Brent crude oil plunged 15% to $92 per barrel Wednesday morning before recovering slightly, wiping out $13 billion in speculative positions as Iran agreed to reopen the Strait of Hormuz under a two-week ceasefire with the United States. The crash — oil's biggest single-day drop since COVID lockdowns — reveals how much of the recent price surge came from war fears rather than actual supply disruptions.
Global stock markets surged on the news, with the S&P 500 closing up 2.5% and European indices posting even bigger gains. Germany's DAX jumped 4.7%, while Japan's Nikkei soared 5.4% as investors rushed back into risk assets.
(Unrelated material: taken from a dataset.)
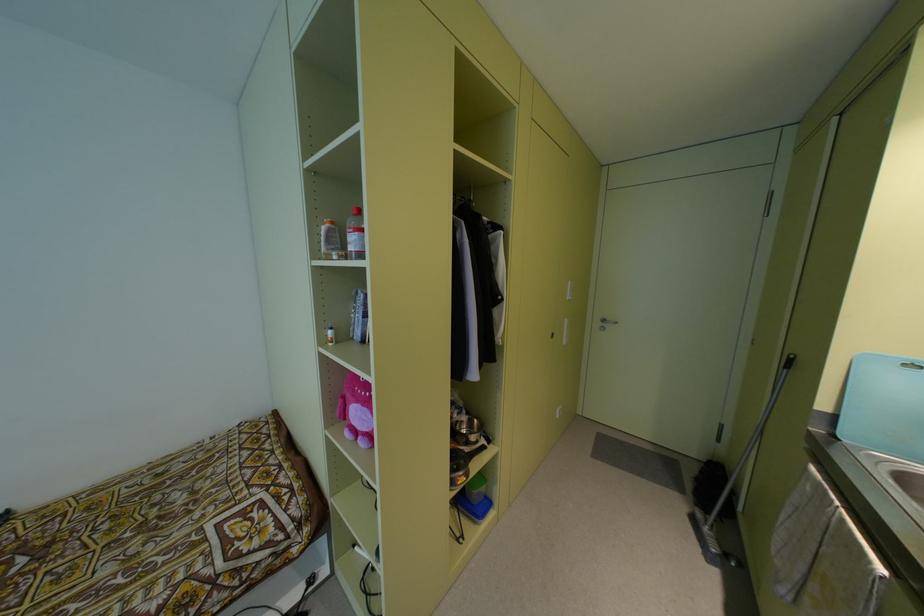
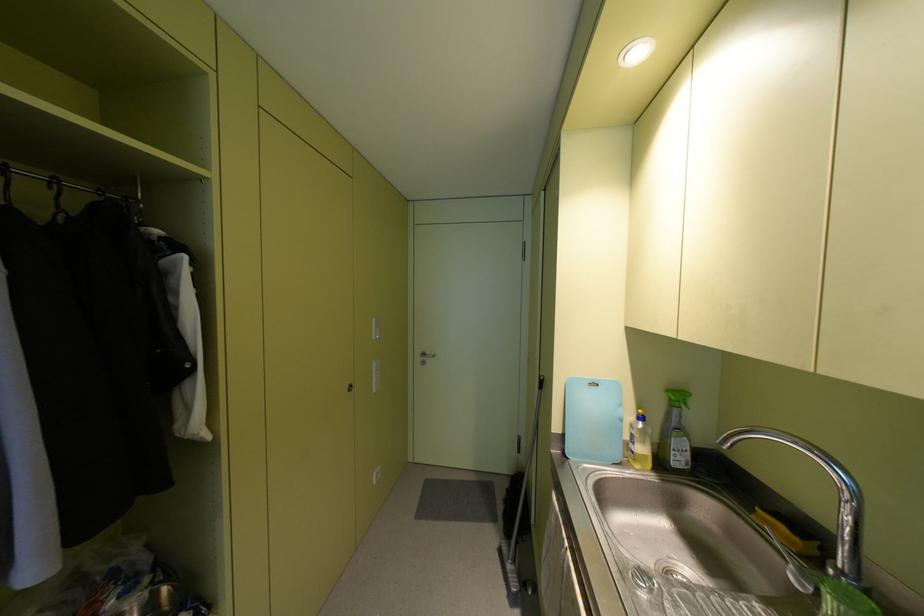
In the second image, find the point that corresponds to point 567,297 in the first image.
The ceasefire announcement came after Trump's Tuesday evening ultimatum threatening that "a whole civilisation will die tonight" unless Iran reopened the crucial waterway by midnight GMT. Iranian Foreign Minister Abbas Araghchi responded that Tehran would ensure "safe passage through the Strait of Hormuz will be possible" if attacks against Iran ceased.
The dramatic price swing exposes how speculative premiums, not physical shortages, drove oil above $100 per barrel during the conflict. "Trump was likely wary about letting energy prices skyrocket by escalating the conflict," said Xavier Smith from AlphaSense. "That could have led to a self-inflicted economic wound that few would risk, especially given the looming pressure of approval ratings."
The $25 Billion Damage Bill
Even with the ceasefire, energy infrastructure across the Gulf remains severely damaged. Qatar's Ras Laffan industrial hub, which produces a fifth of global liquefied natural gas, has seen export capacity drop 17% with repairs taking up to five years.
Exxon reported Wednesday that its Middle East oil production fell 6% in Q1 2026 compared to 2025. Research firm Rystad Energy estimates total infrastructure repairs could cost over $25 billion and take years to complete.
The conflict's economic ripples extend far beyond oil prices. Airlines across Asia have raised fares and cut flights due to soaring jet fuel costs. Developing nations without sufficient refinery capacity or reserves have been hit hardest, according to Ichiro Kutani from Japan's Institute of Energy Economics.
Fragile Peace, Volatile Markets
Already on Wednesday, reports emerged of continued attacks in the region, which Pakistani Prime Minister Shehbaz Sharif said undermined "the spirit of peace process." Analyst Saul Kavonic from MST Marquee warned that full energy production won't resume until there's confidence in lasting peace.
"While a ceasefire is in place, it is still unlikely that energy production in the Middle East will fully resume until there is confidence of a lasting peace deal," Kavonic said. Some ships have passed through the strait in recent days, though far fewer than usual.
The two-week ceasefire timeline suggests both sides view this as a temporary pause rather than a permanent resolution. Energy markets, having been burned by geopolitical volatility, may price in continued risk premiums even as tankers resume normal passage through the world's most crucial oil chokepoint.